With inexplicable impatience I awaited my opponent. The spring sun rose, and it was already growing hot. I saw him coming in the distance. He was walking on foot, accompanied by one second. We advanced to meet him. He approached, holding his cap filled with black cherries. The seconds measured twelve paces for us. I had to fire first, but my agitation was so great, that I could not depend upon the steadiness of my hand; and in order to give myself time to become calm, I ceded to him the first shot. My adversary would not agree to this. It was decided that we should cast lots. The first number fell to him, the constant favorite of fortune. He took aim, and his bullet went through my cap. It was now my turn.
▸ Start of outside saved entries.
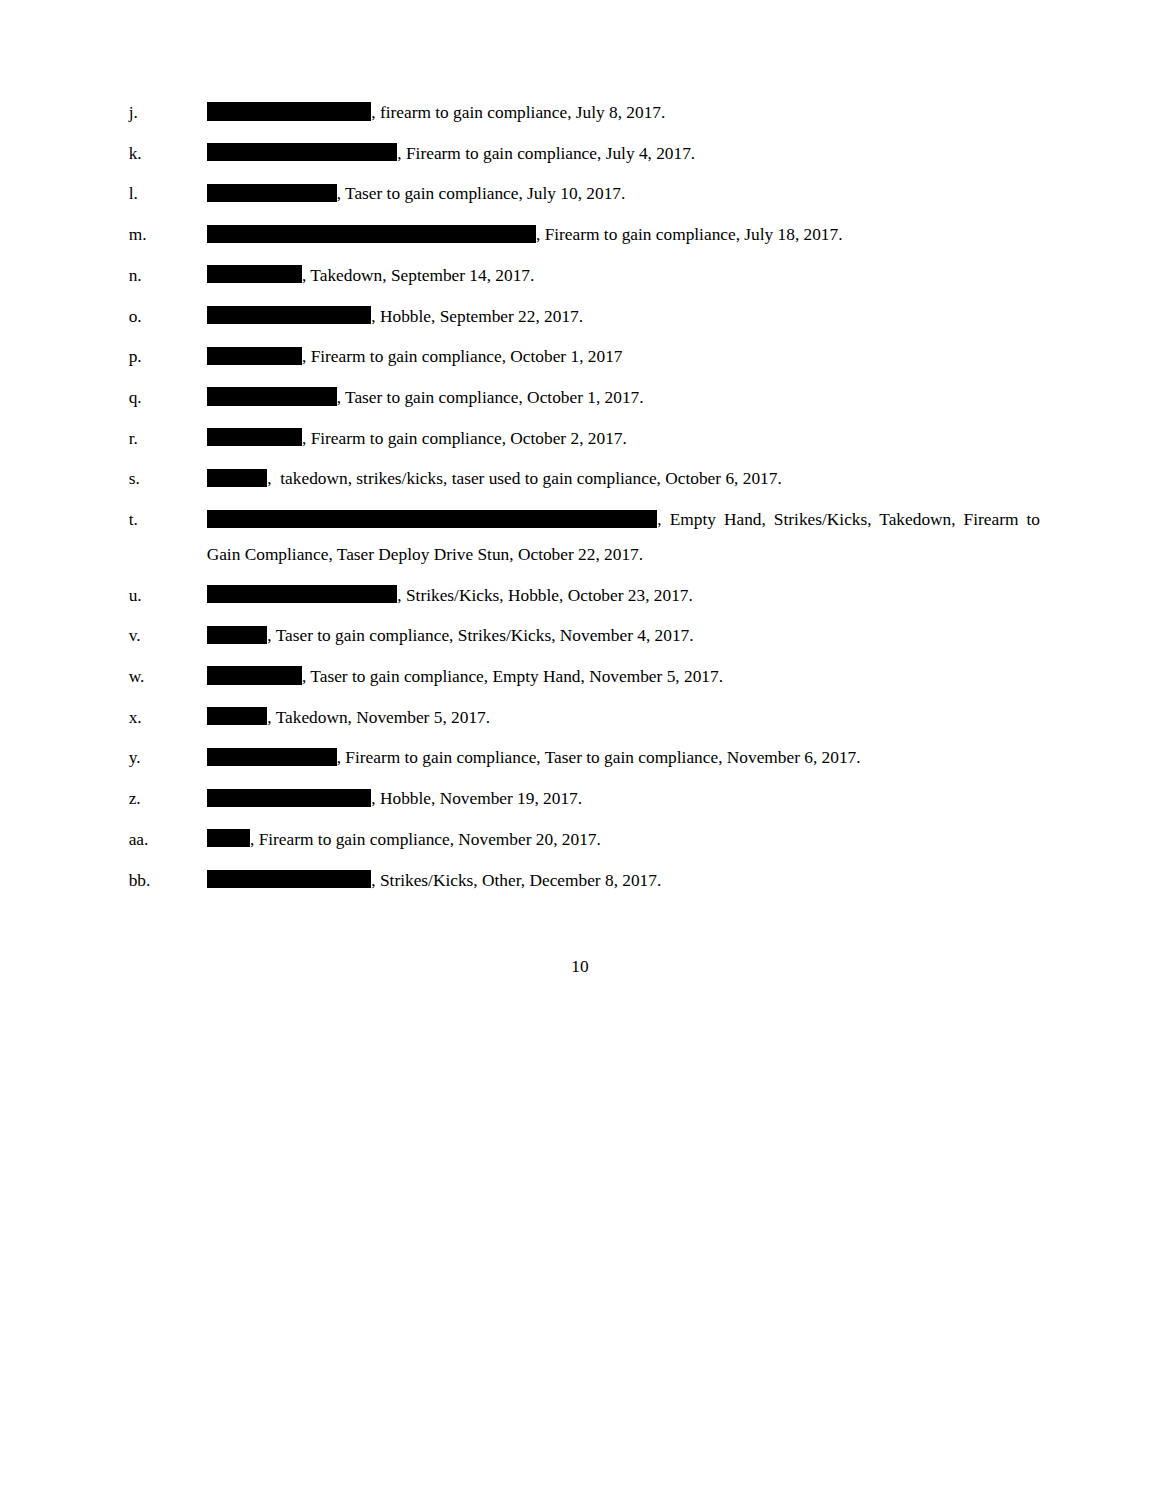j. , firearm to gain compliance, July 8, 2017.
k. , Firearm to gain compliance, July 4, 2017.
l. , Taser to gain compliance, July 10, 2017.
m. , Firearm to gain compliance, July 18, 2017.
n. , Takedown, September 14, 2017.
o. , Hobble, September 22, 2017.
p. , Firearm to gain compliance, October 1, 2017
q. , Taser to gain compliance, October 1, 2017.
r. , Firearm to gain compliance, October 2, 2017.
s. , takedown, strikes/kicks, taser used to gain compliance, October 6, 2017.
t. , Empty Hand, Strikes/Kicks, Takedown, Firearm to Gain Compliance, Taser Deploy Drive Stun, October 22, 2017.
u. , Strikes/Kicks, Hobble, October 23, 2017.
v. , Taser to gain compliance, Strikes/Kicks, November 4, 2017.
w. , Taser to gain compliance, Empty Hand, November 5, 2017.
x. , Takedown, November 5, 2017.
y. , Firearm to gain compliance, Taser to gain compliance, November 6, 2017.
z. , Hobble, November 19, 2017.
aa. , Firearm to gain compliance, November 20, 2017.
bb. , Strikes/Kicks, Other, December 8, 2017.
10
His life at last was in my hands; I looked at him eagerly, endeavoring to detect if only the faintest shadow of uneasiness. But he stood in front of my pistol, picking out the ripest cherries from his cap and spitting out the stones, which flew almost as far as my feet. His indifference annoyed me beyond measure. 'What is the use,' thought I, 'of depriving him of life, when he attaches no value whatever to it?' A malicious thought flashed through my mind. I lowered my pistol.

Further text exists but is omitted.